Aufgabe: Gib den Abschnitt des Testberichts unten von „Wer sich nach“ bis „dieser Liga erwarten.“ wieder und tausche dabei „Nuancen“ gegen „Feinheiten“ aus.

Text zur Analyse:
----------
Wer sich nach obenraus trotzdem mehr Offenheit und Luft wünscht, muss gar nicht mal zu einem helleren System, Phonokabel oder Phono-Pre greifen, es dürfte in vielen Fällen schon reichen, den Tonarm hinten etwas höher einzustellen und via VTA für mehr Prickeln zu sorgen. Das klappt bei etwas schärferen Nadelschliffen ja meistens. Ich sagte es ja bereits: Hier geht es um Nuancen.
Dynamik
Nicht zuletzt, weil er im Untergeschoss ganz gut beieinander ist, fällt es dem Clearaudio Reference Jubilee auch leicht, dynamisch zuzupacken. Grobdynamische Lastwechsel und Orchestertutti zieht er stoisch durch, da wackelt nix im Klangbild, es wird einfach nur lauter. So soll das sein, so darf man es in dieser Liga erwarten.
Die Impulswiedergabe – etwa von Saiteninstrumenten, Drums & Becken, aber auch bei computergenerierten Sounds – wirkt authentisch, manche Vertreter der analogen Zunft gehen aber mit „mehr Kante“ bei transienten Ereignissen vor. So wirkt das Drumkit im nervenzerfetzend repetitiven „The End of Radio“ von Shellac (Album: Excellent Italian Greyhound; auf Amazon anhören) mit dem SME Model 15A härter und knalliger, wenn der Stick aufs Fell trifft. Andererseits kommt der ewig gleiche E-Gitarrenriff mit dem Clearaudio nicht nur sonorer, sondern auch mit mehr Verve und Impact rüber. Summarisch, so ließe sich sagen, wirken beiden Plattenspieler ähnlich dynamisch – wenn auch mit unterschiedlichen Talenten in unterschiedlichen Frequenzbereichen.
Was den zeitlichen Verlauf der Klänge, ihre Hüllkurve angeht, wirkt der Reference Jubilee „vorne“ (Attack) standesgemäß und „hinten“ (Sustain/Decay) kommt sein besonderes Talent zum Tragen – also im körperhaften Nachzeichnen des Verklingens der Töne. Wahrscheinlich machen sich hier das Magnetlager und die besondere Art der Motorsteuerung bezahlt, die für Totenstille beim Abtastvorgang sorgen, sodass sich noch allerleiseste Signalanteile abheben und eben nicht in den Nebengeräuschen versinken.
----------
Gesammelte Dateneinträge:
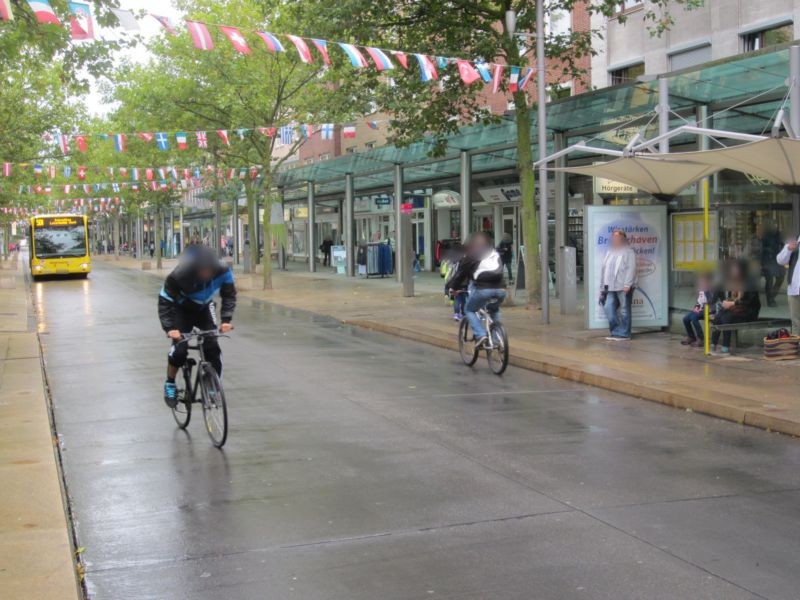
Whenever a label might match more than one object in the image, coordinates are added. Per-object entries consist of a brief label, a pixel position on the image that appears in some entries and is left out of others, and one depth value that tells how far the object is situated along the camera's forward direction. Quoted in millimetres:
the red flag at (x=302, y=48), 14141
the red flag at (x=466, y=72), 15633
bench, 12186
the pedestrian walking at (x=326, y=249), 44938
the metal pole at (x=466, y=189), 25484
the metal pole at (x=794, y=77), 13484
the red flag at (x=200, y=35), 12625
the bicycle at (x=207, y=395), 7418
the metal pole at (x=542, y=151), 16391
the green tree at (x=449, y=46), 17391
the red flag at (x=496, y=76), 16234
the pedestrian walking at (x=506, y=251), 26291
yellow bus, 40781
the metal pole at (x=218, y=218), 44253
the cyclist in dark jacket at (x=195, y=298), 7551
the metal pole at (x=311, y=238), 39312
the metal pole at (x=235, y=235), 45584
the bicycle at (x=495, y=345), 11625
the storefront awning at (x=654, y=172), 12977
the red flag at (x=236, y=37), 13298
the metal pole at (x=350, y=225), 35375
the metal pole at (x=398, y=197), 30205
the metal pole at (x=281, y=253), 42747
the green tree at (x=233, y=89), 27859
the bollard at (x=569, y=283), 17188
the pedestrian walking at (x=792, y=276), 11883
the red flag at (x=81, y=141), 21062
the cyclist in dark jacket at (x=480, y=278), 11688
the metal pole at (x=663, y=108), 15805
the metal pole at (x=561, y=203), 20906
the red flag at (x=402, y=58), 15003
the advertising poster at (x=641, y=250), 14461
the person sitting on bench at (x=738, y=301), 12500
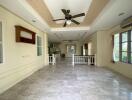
----------
Ergebnis:
Wer sich nach obenraus trotzdem mehr Offenheit und Luft wünscht, muss gar nicht mal zu einem helleren System, Phonokabel oder Phono-Pre greifen, es dürfte in vielen Fällen schon reichen, den Tonarm hinten etwas höher einzustellen und via VTA für mehr Prickeln zu sorgen. Das klappt bei etwas schärferen Nadelschliffen ja meistens. Ich sagte es ja bereits: Hier geht es um Feinheiten.
Dynamik
Nicht zuletzt, weil er im Untergeschoss ganz gut beieinander ist, fällt es dem Clearaudio Reference Jubilee auch leicht, dynamisch zuzupacken. Grobdynamische Lastwechsel und Orchestertutti zieht er stoisch durch, da wackelt nix im Klangbild, es wird einfach nur lauter. So soll das sein, so darf man es in dieser Liga erwarten.